Patients with parotid lesions received 3D turbo spin echo (TSE) APTw on a 3.0T scanner. Two radiologists, who were blinded to the clinical data, independently evaluated the APTw image quality using 4-point Likert scales (1= poor, 4= excellent) in terms of integrity and hyperintensity artifacts. An image quality selection protocol was built based on the two scores. Evaluable images (integrity score >1) and trustable images (integrity score >3 and hyperintensity artifacts score >2) were then enrolled for APTw value comparison between parotid lesions and glands.

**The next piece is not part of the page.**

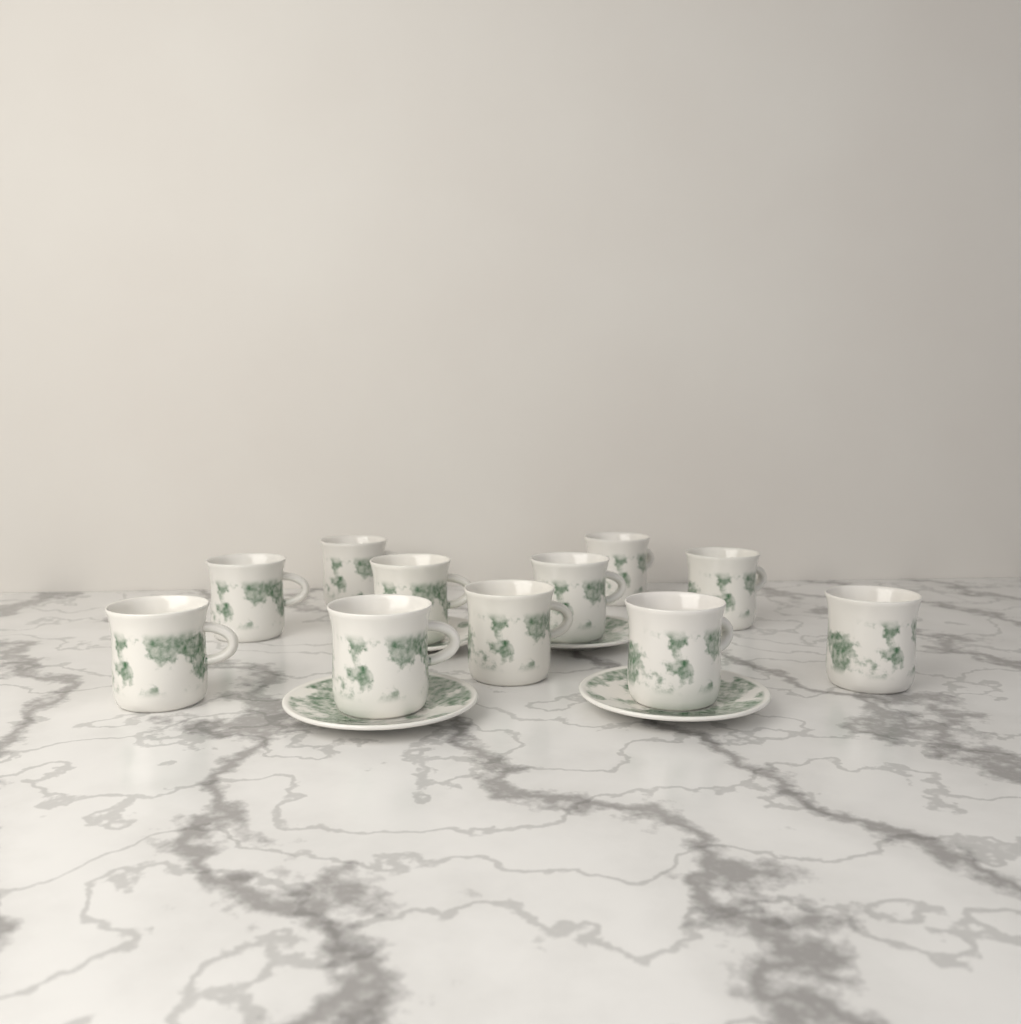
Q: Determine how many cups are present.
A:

Forty consecutive patients were included in this study. Four patients were excluded due to severe motion (n=3) or dental (n=1) artifacts, and 36 patients received the APT sequence. Among these, more parotid tumor lesions (34/36, 94.4%) than normal parotid glands (23/31, 74.2%) revealed excellent integrity scores (score =4) (P=0.034). Most parotid tumor lesions (24/34, 70.6%) and glands (16/28, 57.1%) revealed no or little hyperintensity artifacts for diagnosis (scores 3 and 4). APT values of parotid lesions and glands in the evaluable groups were 2.11%±1.15% and 1.60%±1.56%, respectively, and the difference was not significant (P=0.197). APT values of parotid lesions and glands in the trustable groups were 1.99%±1.18% and 1.03%±1.09%, respectively, and the difference was statistically significant (P=0.018).

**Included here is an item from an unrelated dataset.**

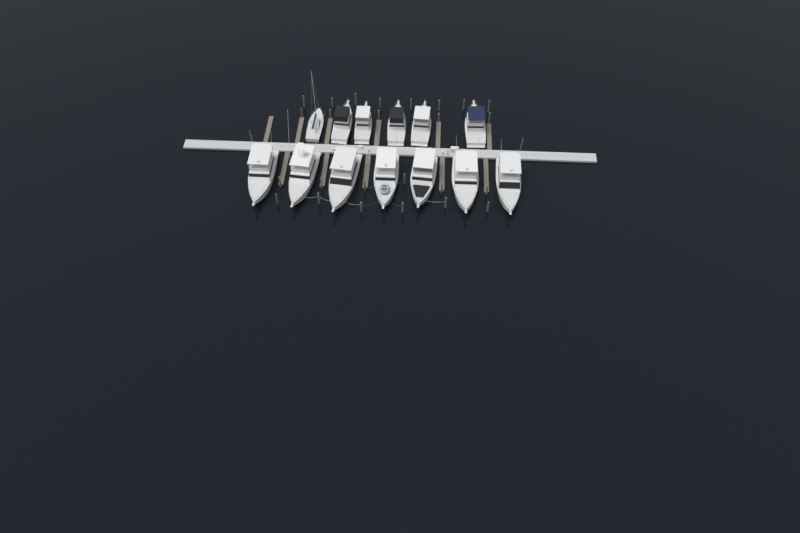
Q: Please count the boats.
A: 13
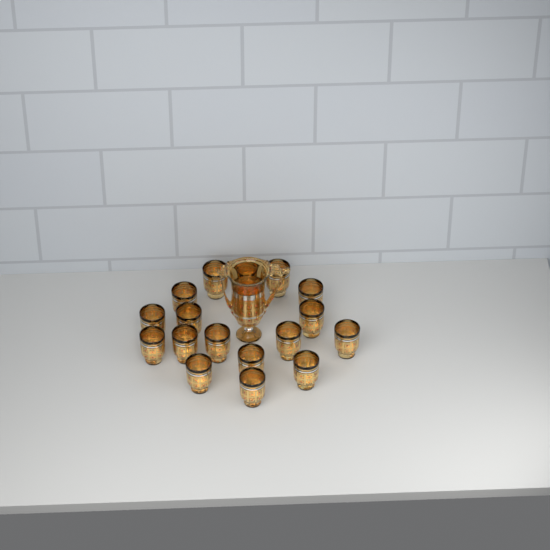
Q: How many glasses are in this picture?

3D APTw could be used to differentiate parotid tumors and normal parotid glands; however, the technology still needs to be improved to remove artifacts. In our study, most APTw images of tumor lesions in parotid glands had acceptable image quality, and these APTw images are feasible for diagnostic use.
在先前的研究中,三维(3D)酰胺质子转移(APT)加权(APTw)成像在腮腺肿瘤病变中的可行性和图像质量尚未得到充分证实。本研究旨在评估APT成像在腮腺病变和腺体中的应用价值。
腮腺病变患者在3.0T扫描仪上接受3D快速自旋回波(TSE)APTw成像。两名对临床数据不知情的放射科医生,根据完整性和高信号伪影,使用4分李克特量表(1 = 差,4 = 优)独立评估APTw图像质量。基于这两个评分建立了图像质量选择方案。然后纳入可评估图像(完整性评分>1)和可信图像(完整性评分>3且高信号伪影评分>2),用于比较腮腺病变和腺体的APTw值。
本研究共纳入40例连续患者。4例患者因严重运动伪影(n = 3)或牙齿伪影(n = 1)被排除,36例患者接受了APT序列扫描。其中,腮腺肿瘤病变(34/36,94.4%)的完整性评分优秀(评分 = 4)的比例高于正常腮腺组织(23/31,74.2%)(P = 0.034)。大多数腮腺肿瘤病变(24/34,70.6%)和腺体(16/28,57.1%)在诊断时无或仅有少量高信号伪影(评分3和4)。可评估组中腮腺病变和腺体的APT值分别为2.11%±1.15%和1.60%±1.56%,差异无统计学意义(P = 0.197)。可信组中腮腺病变和腺体的APT值分别为1.99%±1.18%和1.03%±1.09%,差异有统计学意义(P = 0.018)。
3D APTw可用于鉴别腮腺肿瘤和正常腮腺组织;然而,该技术仍需改进以去除伪影。在我们的研究中,腮腺肿瘤病变的大多数APTw图像具有可接受的图像质量,这些APTw图像可用于诊断。